What is needed ▸ Rewrite the listing below, replacing "nigiri" with "sushi" and changing nothing else, and leave out the picture lines.

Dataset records
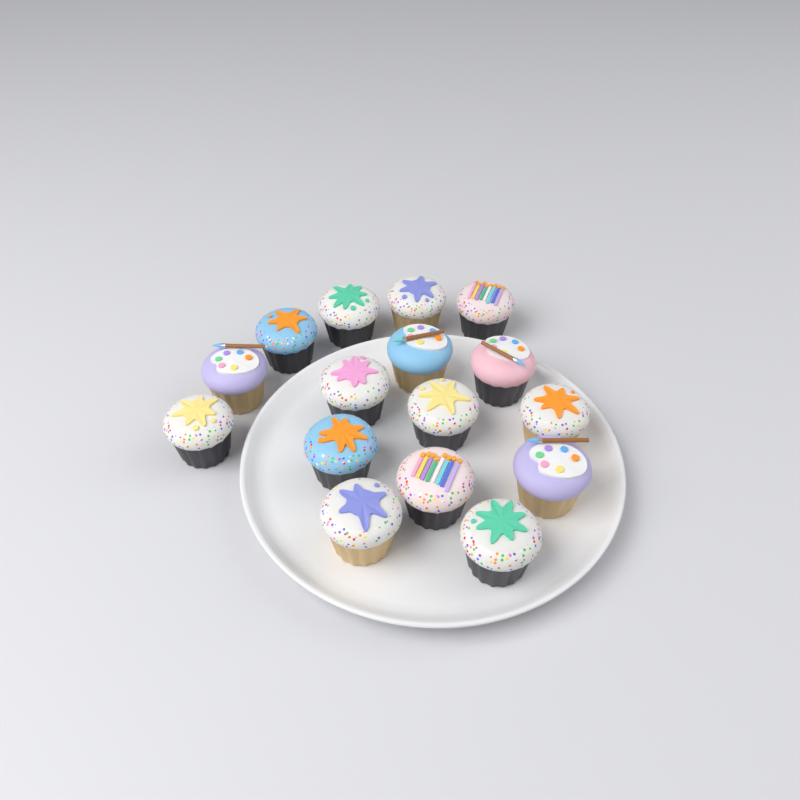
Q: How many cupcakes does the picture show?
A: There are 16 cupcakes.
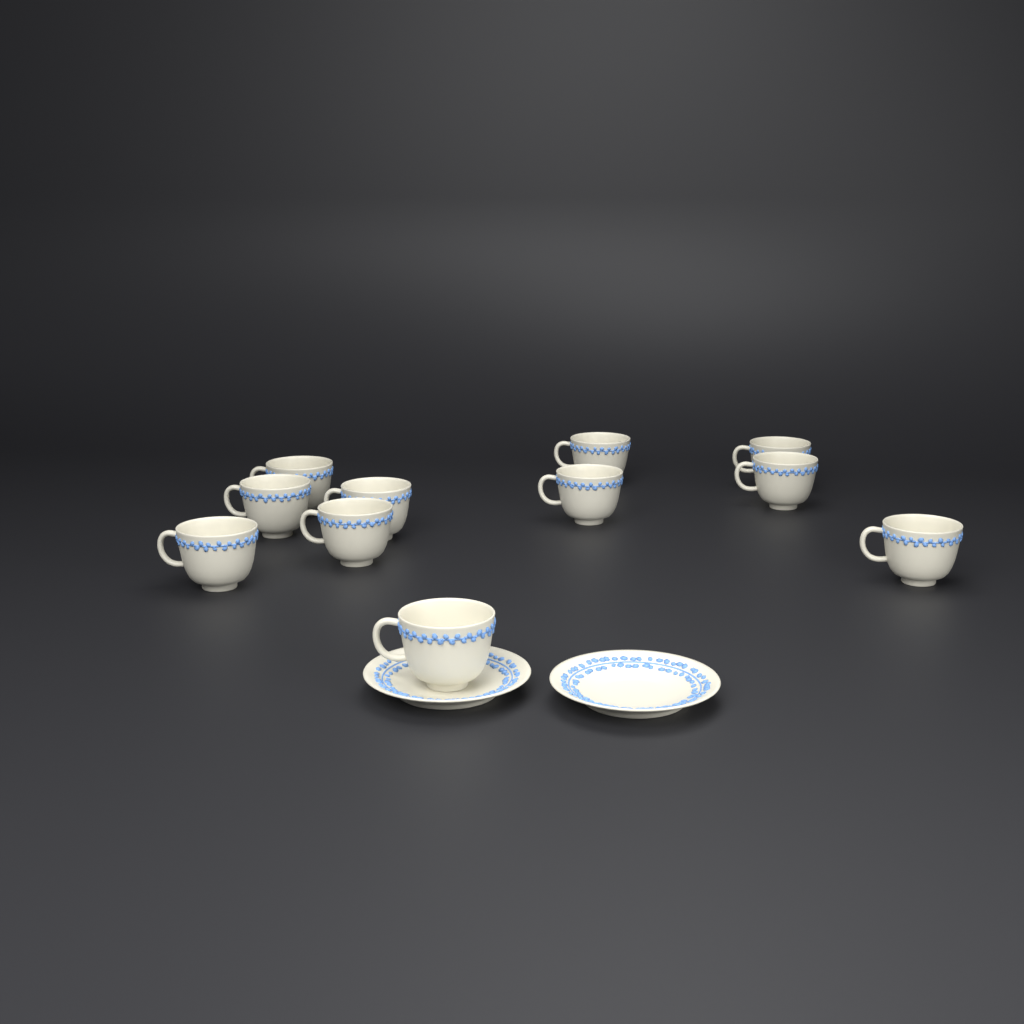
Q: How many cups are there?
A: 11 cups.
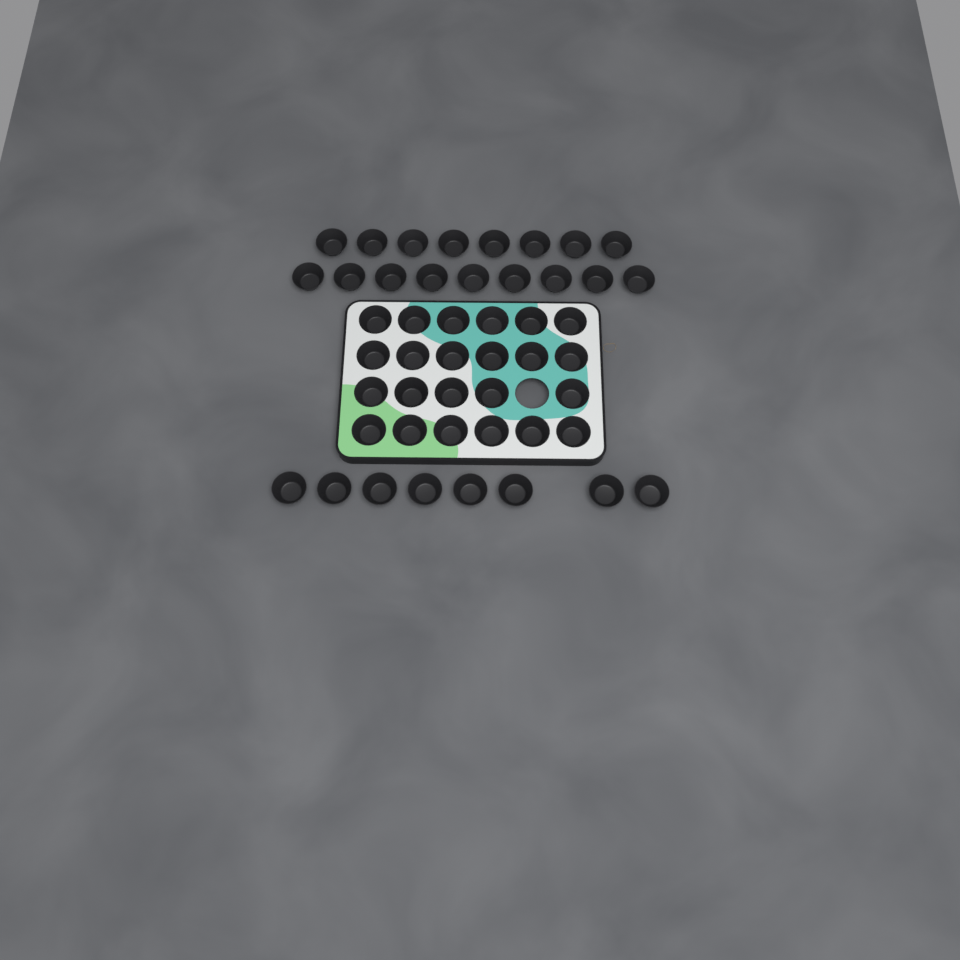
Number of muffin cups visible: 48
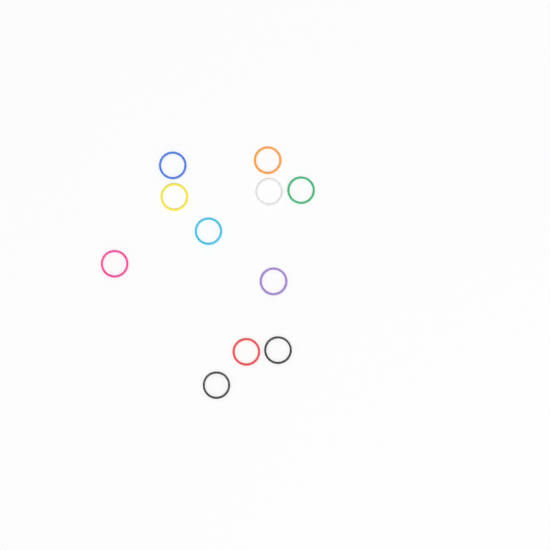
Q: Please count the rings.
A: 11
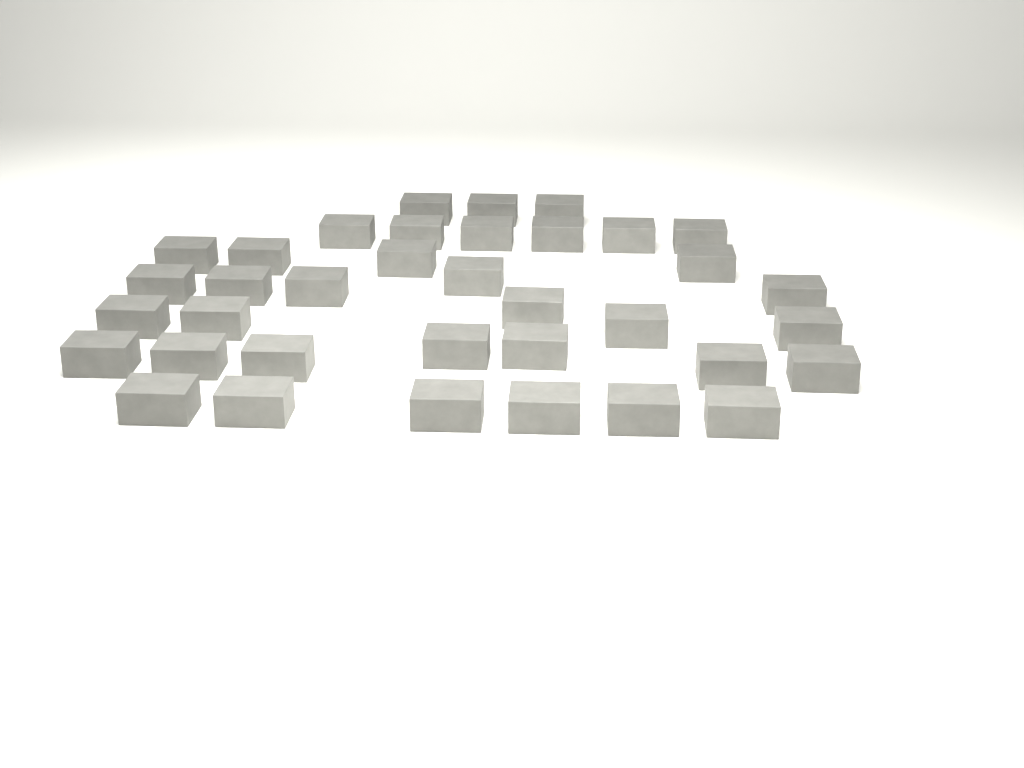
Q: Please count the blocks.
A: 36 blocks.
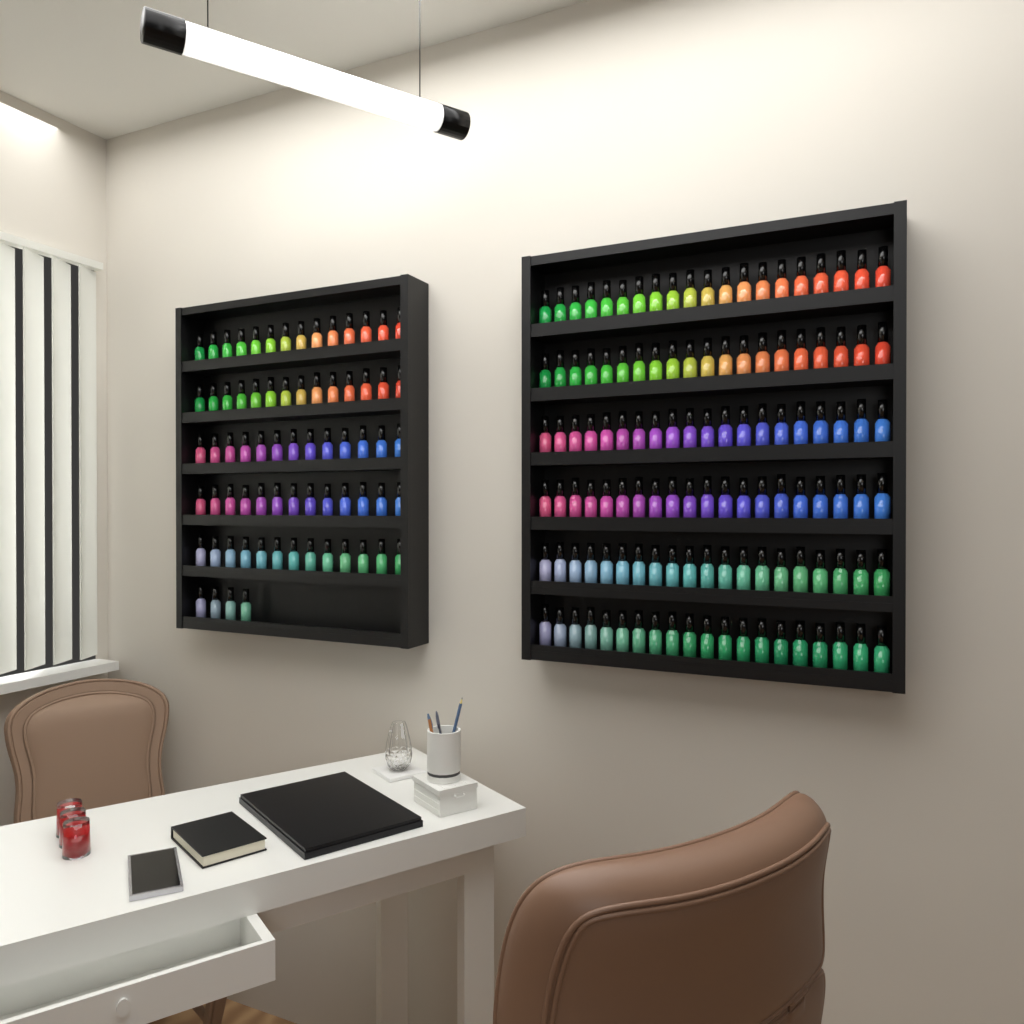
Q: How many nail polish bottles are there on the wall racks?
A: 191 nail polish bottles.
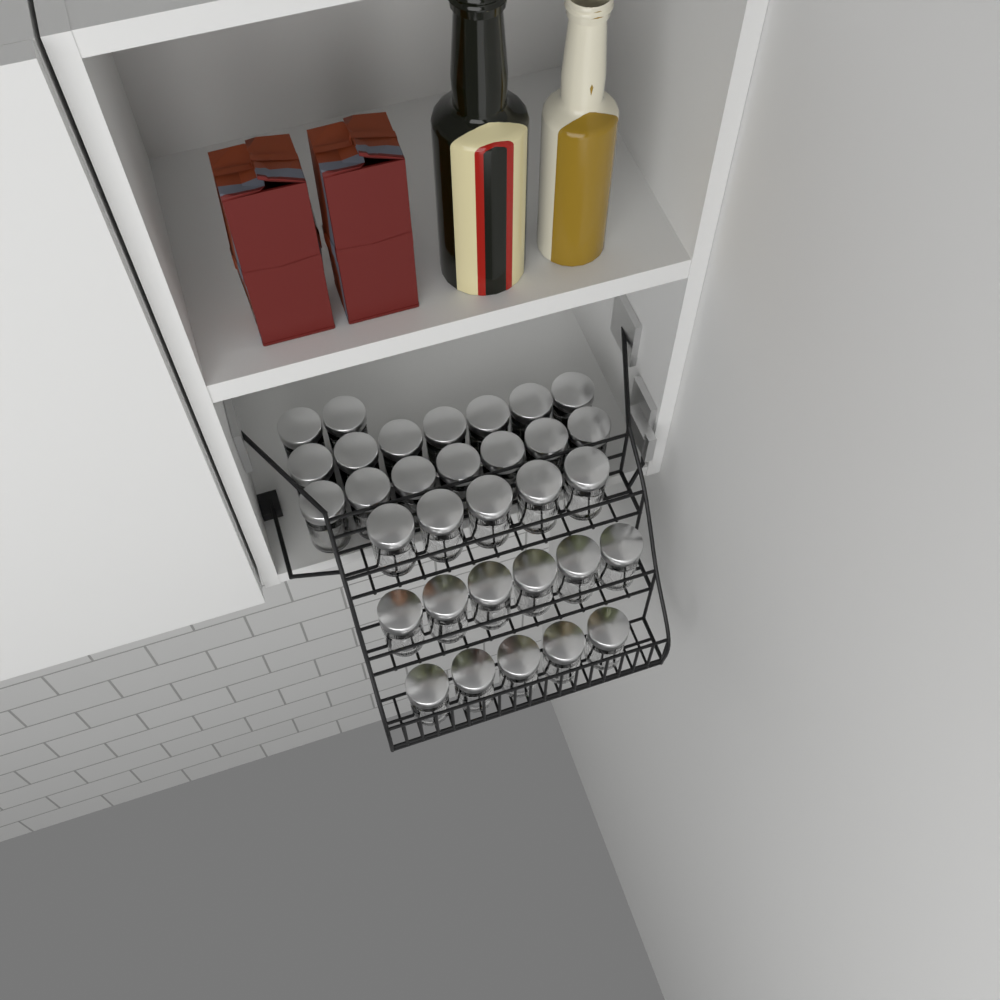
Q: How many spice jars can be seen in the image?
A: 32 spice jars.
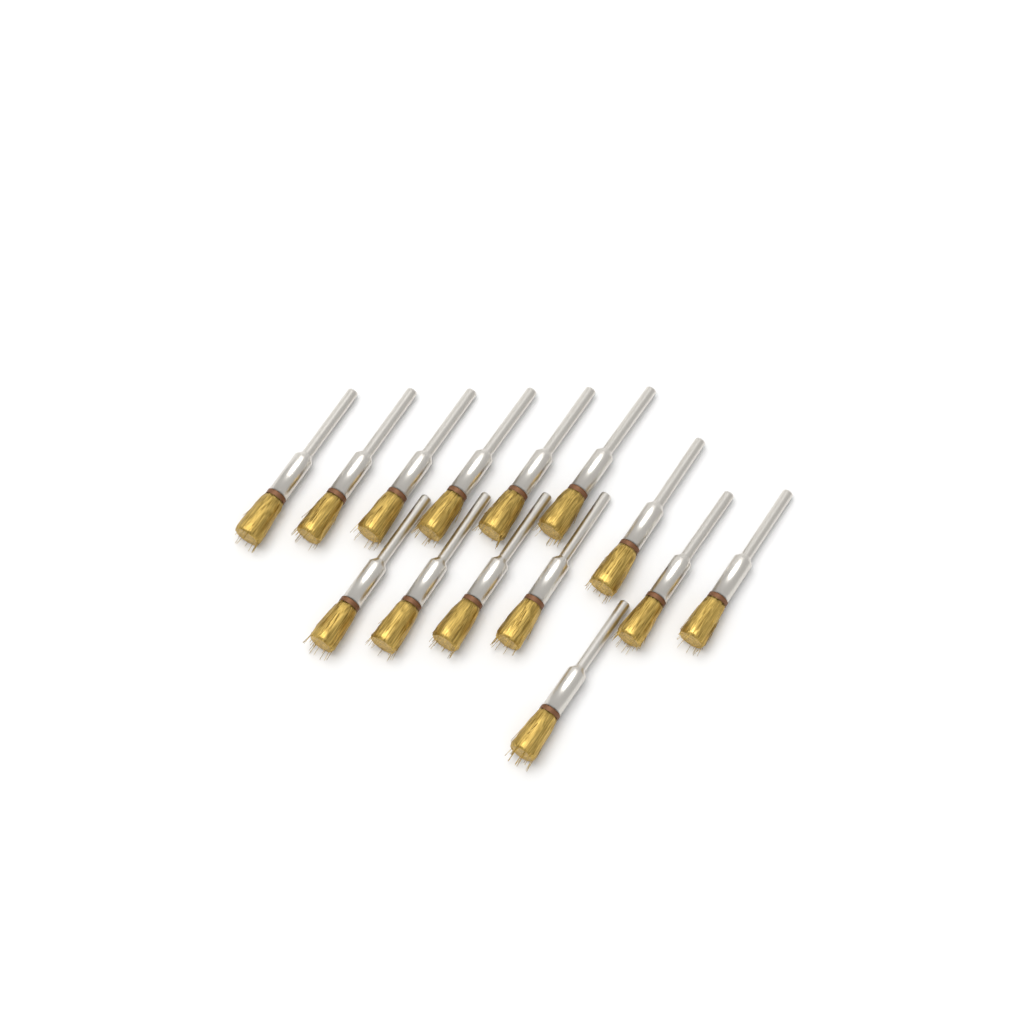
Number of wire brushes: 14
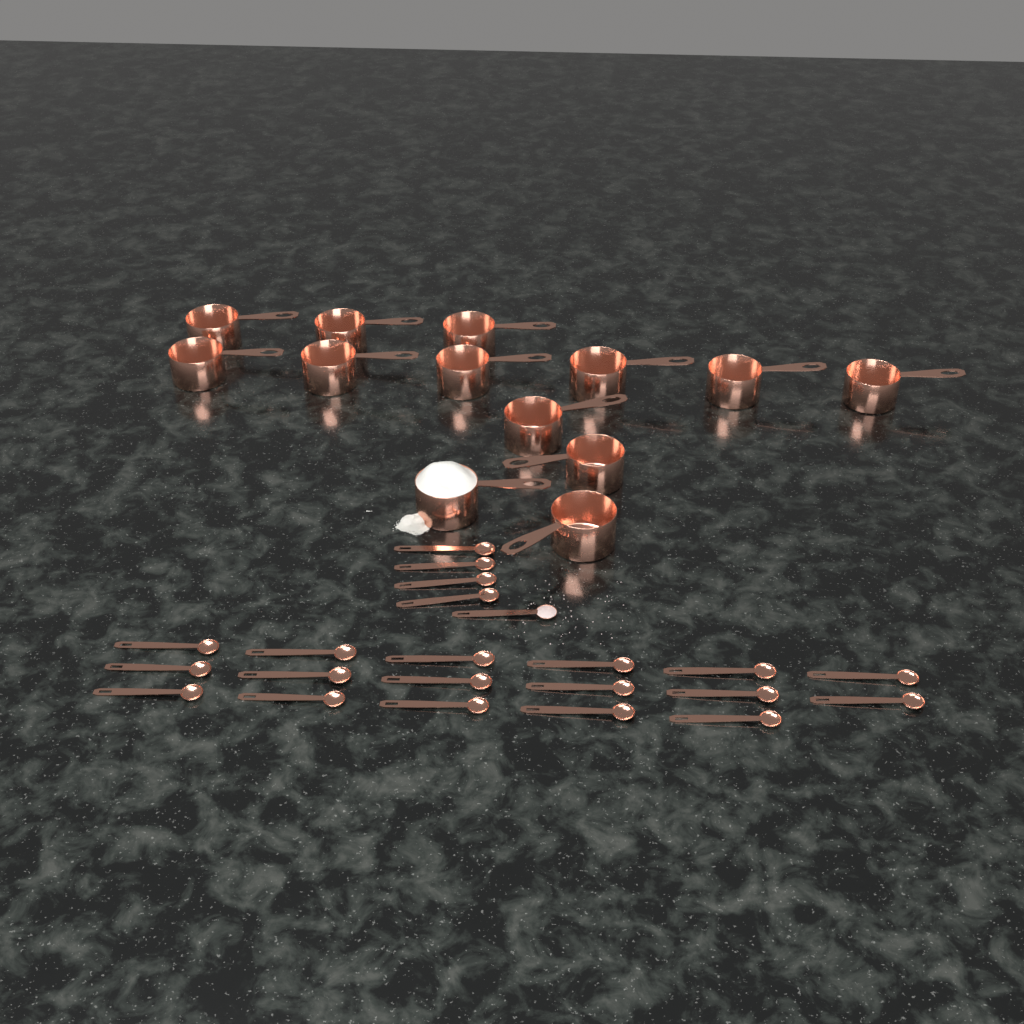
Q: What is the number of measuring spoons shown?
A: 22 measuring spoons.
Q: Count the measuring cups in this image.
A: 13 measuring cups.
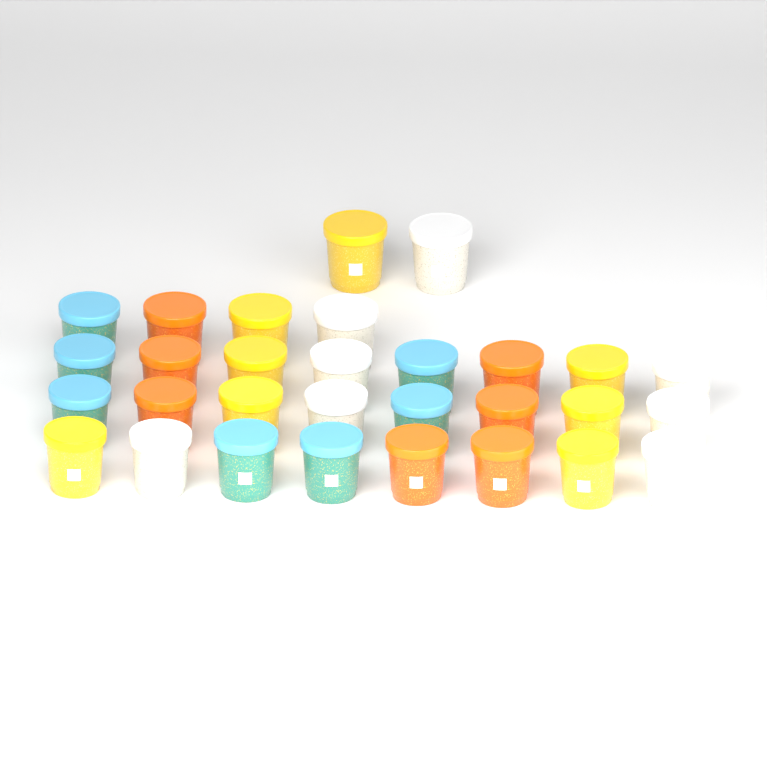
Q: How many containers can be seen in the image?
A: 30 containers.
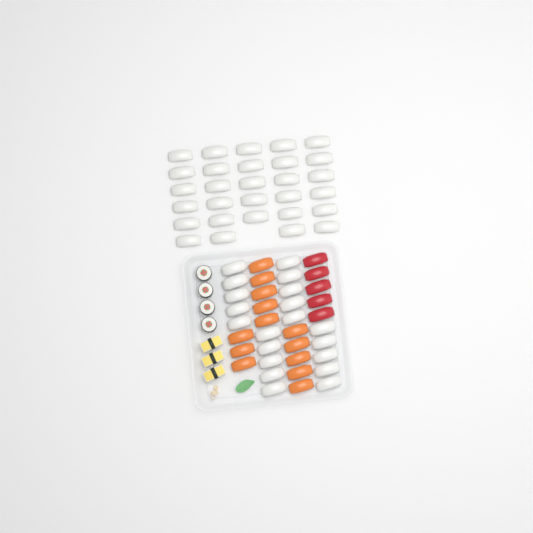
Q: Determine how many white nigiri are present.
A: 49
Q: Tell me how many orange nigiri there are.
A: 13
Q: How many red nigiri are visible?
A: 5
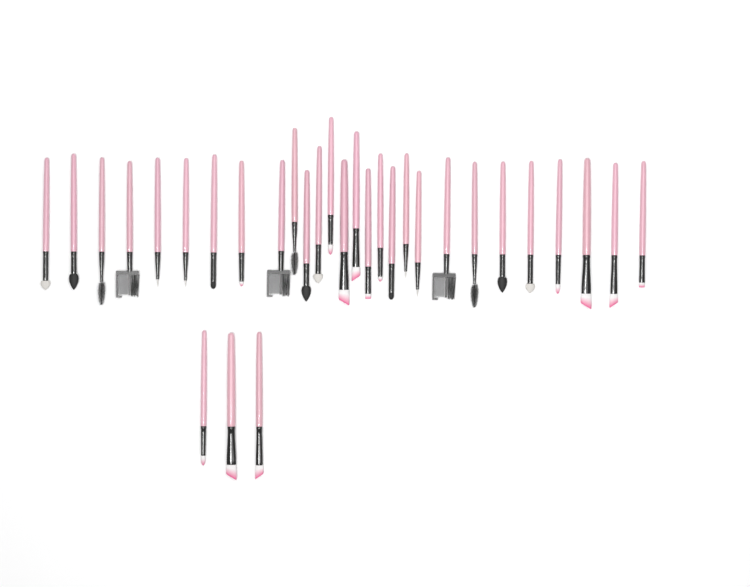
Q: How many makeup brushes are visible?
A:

Task result ▸
Q: How many cupcakes does the picture show?
A: There are 16 cupcakes.
Q: How many cups are there?
A: 11 cups.
Number of muffin cups visible: 48
Q: Please count the rings.
A: 11
Q: Please count the blocks.
A: 36 blocks.
Q: How many nail polish bottles are there on the wall racks?
A: 191 nail polish bottles.
Q: How many spice jars can be seen in the image?
A: 32 spice jars.
Number of wire brushes: 14
Q: What is the number of measuring spoons shown?
A: 22 measuring spoons.
Q: Count the measuring cups in this image.
A: 13 measuring cups.
Q: How many containers can be seen in the image?
A: 30 containers.
Q: Determine how many white sushi are present.
A: 49
Q: Tell me how many orange sushi there are.
A: 13
Q: How many red sushi are visible?
A: 5
Q: How many makeup brushes are visible?
A:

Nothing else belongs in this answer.